Recast all of the material below as a numbered list, one line per entry, leaving out the blank lines.

INPUT DATA

────────

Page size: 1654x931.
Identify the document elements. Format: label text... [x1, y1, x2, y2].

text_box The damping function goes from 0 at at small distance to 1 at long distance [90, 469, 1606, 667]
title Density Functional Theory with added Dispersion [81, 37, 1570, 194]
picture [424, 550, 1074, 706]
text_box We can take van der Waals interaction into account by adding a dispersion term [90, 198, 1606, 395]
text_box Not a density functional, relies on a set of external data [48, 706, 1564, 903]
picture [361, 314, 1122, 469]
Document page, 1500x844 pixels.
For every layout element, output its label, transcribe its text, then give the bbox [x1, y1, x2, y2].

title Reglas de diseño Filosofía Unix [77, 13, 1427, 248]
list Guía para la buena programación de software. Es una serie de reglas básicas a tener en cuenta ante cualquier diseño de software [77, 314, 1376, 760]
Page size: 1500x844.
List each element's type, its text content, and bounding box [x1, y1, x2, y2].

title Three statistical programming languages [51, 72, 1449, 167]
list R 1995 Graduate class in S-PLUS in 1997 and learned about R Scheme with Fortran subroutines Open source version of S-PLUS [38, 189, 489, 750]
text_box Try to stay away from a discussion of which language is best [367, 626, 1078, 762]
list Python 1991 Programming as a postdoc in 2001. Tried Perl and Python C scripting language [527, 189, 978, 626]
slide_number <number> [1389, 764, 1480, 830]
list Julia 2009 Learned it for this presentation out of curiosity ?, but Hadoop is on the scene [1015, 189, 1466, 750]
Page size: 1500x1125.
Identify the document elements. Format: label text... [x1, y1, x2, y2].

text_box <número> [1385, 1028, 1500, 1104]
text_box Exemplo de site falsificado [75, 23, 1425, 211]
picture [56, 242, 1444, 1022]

────────

SOLUTION FOR THIS EXERCISE
1. Page size: 1654x931.
2. Identify the document elements. Format: label text... [x1, y1, x2, y2].
3. text_box The damping function goes from 0 at at small distance to 1 at long distance [90, 469, 1606, 667]
4. title Density Functional Theory with added Dispersion [81, 37, 1570, 194]
5. picture [424, 550, 1074, 706]
6. text_box We can take van der Waals interaction into account by adding a dispersion term [90, 198, 1606, 395]
7. text_box Not a density functional, relies on a set of external data [48, 706, 1564, 903]
8. picture [361, 314, 1122, 469]
9. Document page, 1500x844 pixels.
10. For every layout element, output its label, transcribe its text, then give the bbox [x1, y1, x2, y2].
11. title Reglas de diseño Filosofía Unix [77, 13, 1427, 248]
12. list Guía para la buena programación de software. Es una serie de reglas básicas a tener en cuenta ante cualquier diseño de software [77, 314, 1376, 760]
13. Page size: 1500x844.
14. List each element's type, its text content, and bounding box [x1, y1, x2, y2].
15. title Three statistical programming languages [51, 72, 1449, 167]
16. list R 1995 Graduate class in S-PLUS in 1997 and learned about R Scheme with Fortran subroutines Open source version of S-PLUS [38, 189, 489, 750]
17. text_box Try to stay away from a discussion of which language is best [367, 626, 1078, 762]
18. list Python 1991 Programming as a postdoc in 2001. Tried Perl and Python C scripting language [527, 189, 978, 626]
19. slide_number <number> [1389, 764, 1480, 830]
20. list Julia 2009 Learned it for this presentation out of curiosity ?, but Hadoop is on the scene [1015, 189, 1466, 750]
21. Page size: 1500x1125.
22. Identify the document elements. Format: label text... [x1, y1, x2, y2].
23. text_box <número> [1385, 1028, 1500, 1104]
24. text_box Exemplo de site falsificado [75, 23, 1425, 211]
25. picture [56, 242, 1444, 1022]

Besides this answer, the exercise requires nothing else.